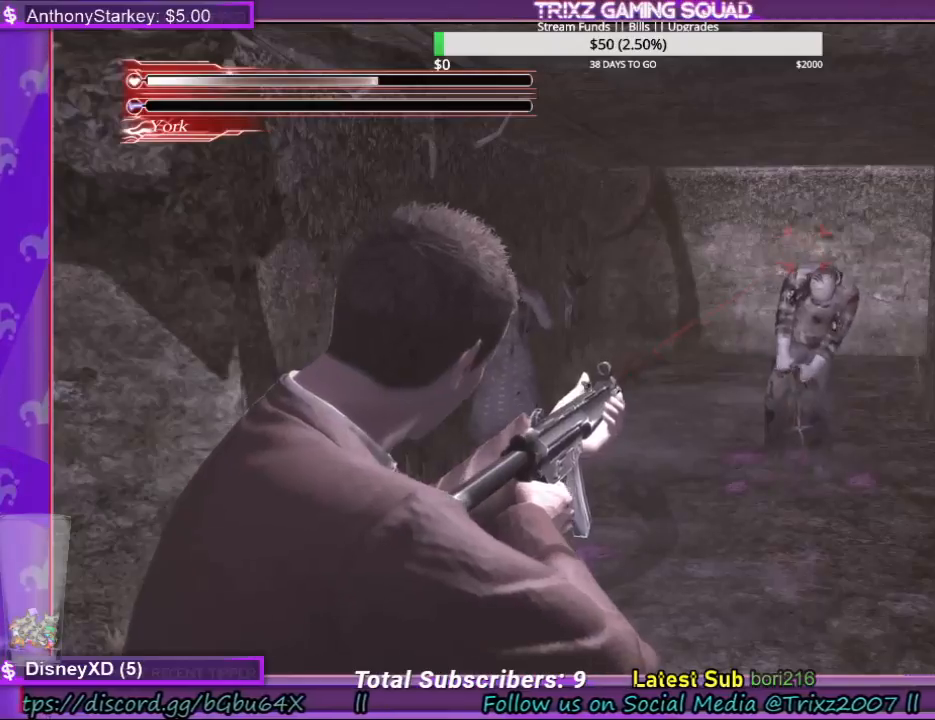
{"keys": ["space"], "mouse": ["left"], "events": [[34, "mouse_left", "up"], [467, "mouse_left", "down"]]}
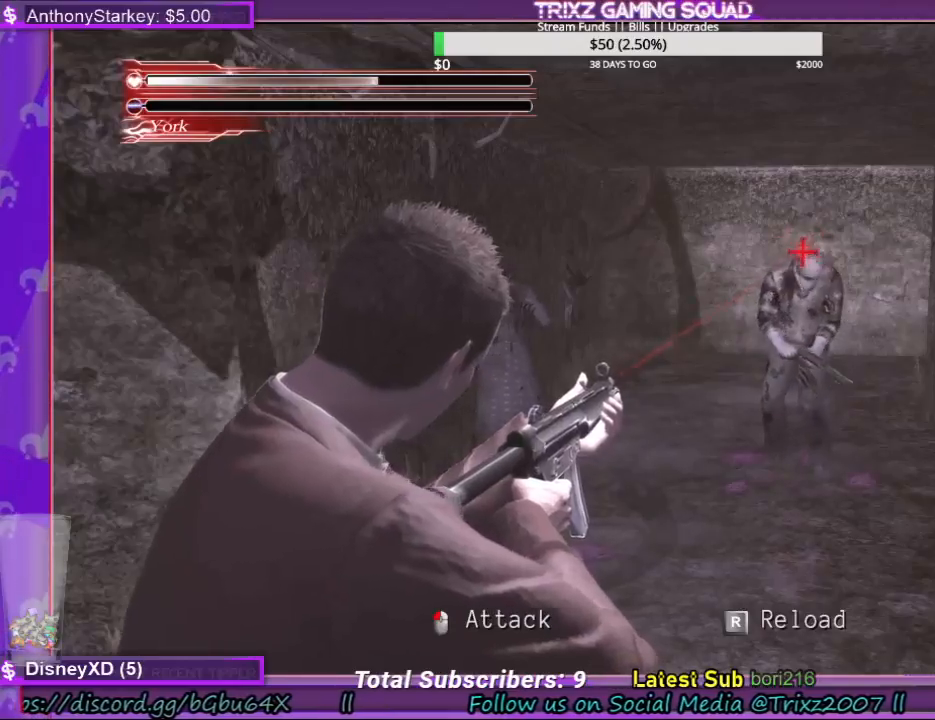
{"keys": ["space"], "mouse": [], "events": [[67, "mouse_left", "up"]]}
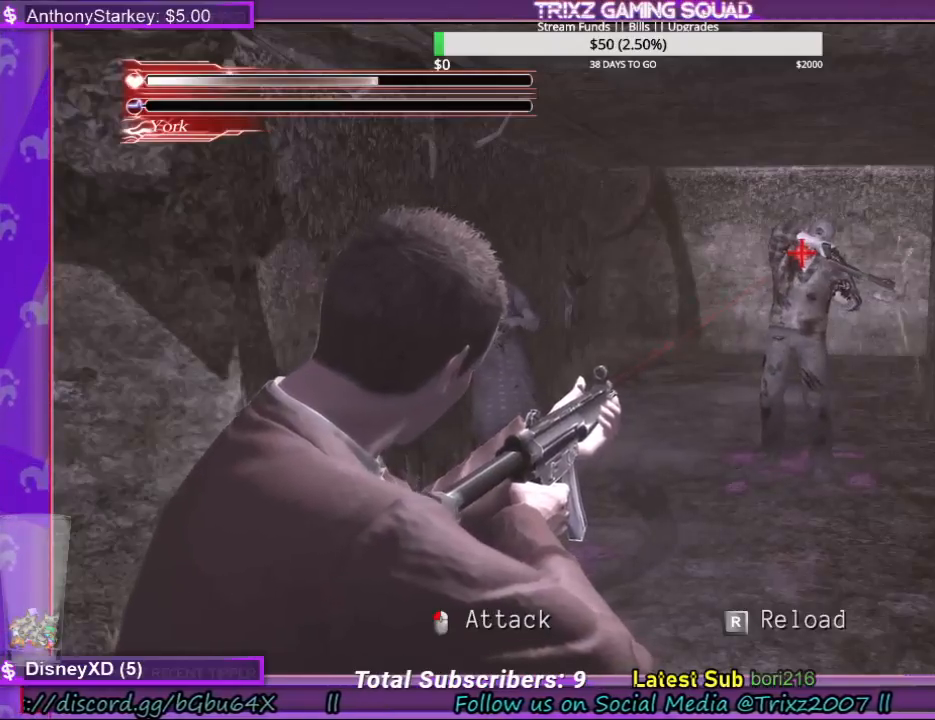
{"keys": ["space"], "mouse": [], "events": []}
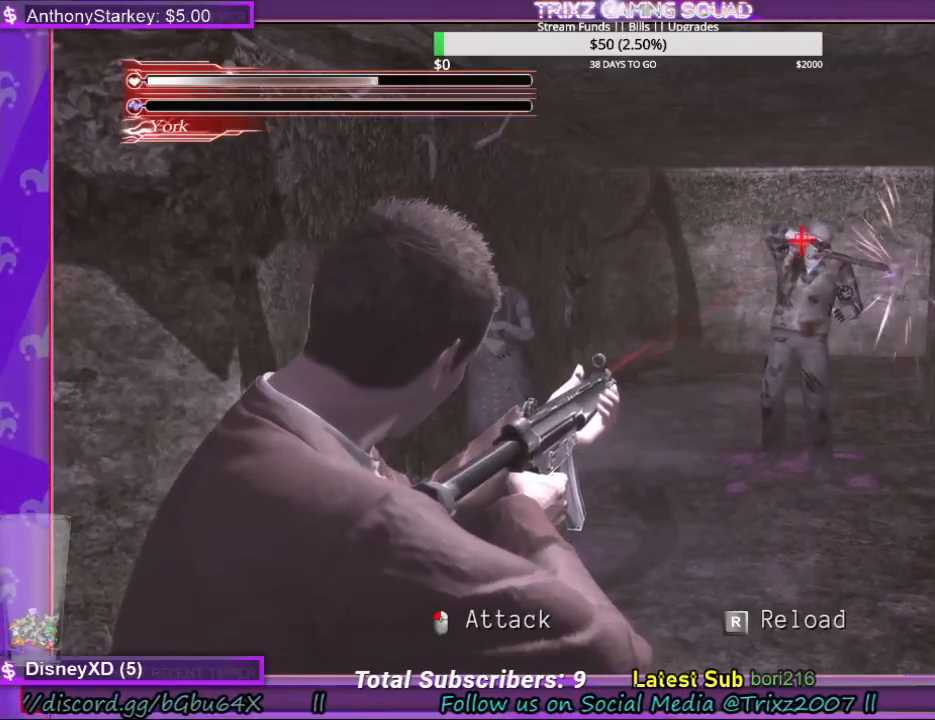
{"keys": ["space"], "mouse": [], "events": [[134, "mouse_left", "down"], [234, "mouse_left", "up"]]}
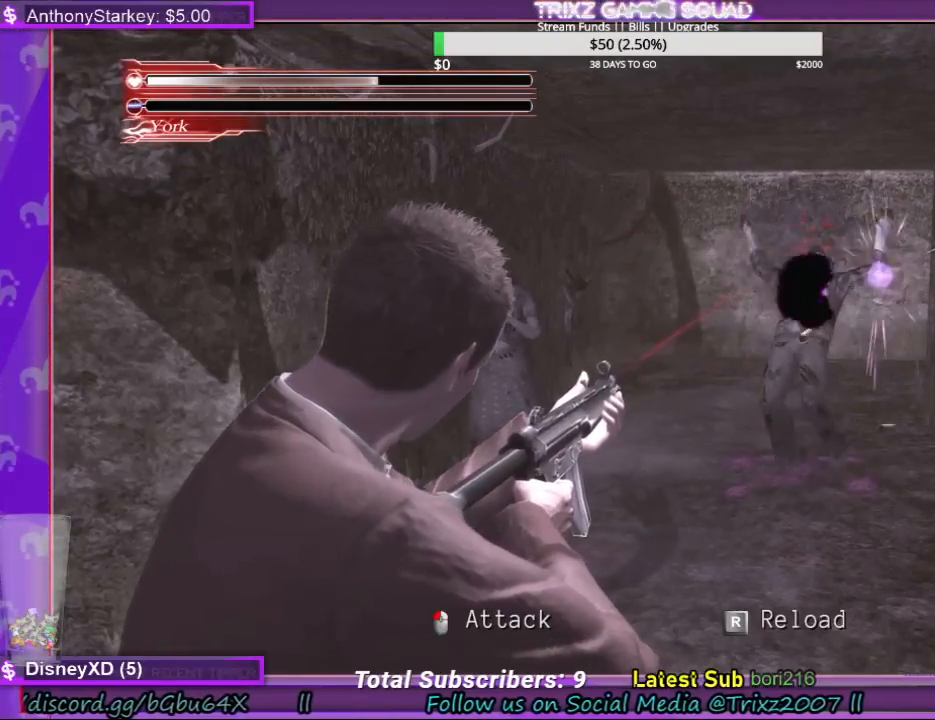
{"keys": ["space"], "mouse": [], "events": [[400, "r", "down"], [467, "r", "up"]]}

* * * * *

*Work item*.
Say how many lines in the records contain the string "down", and say nothing else.

*The answer*.
3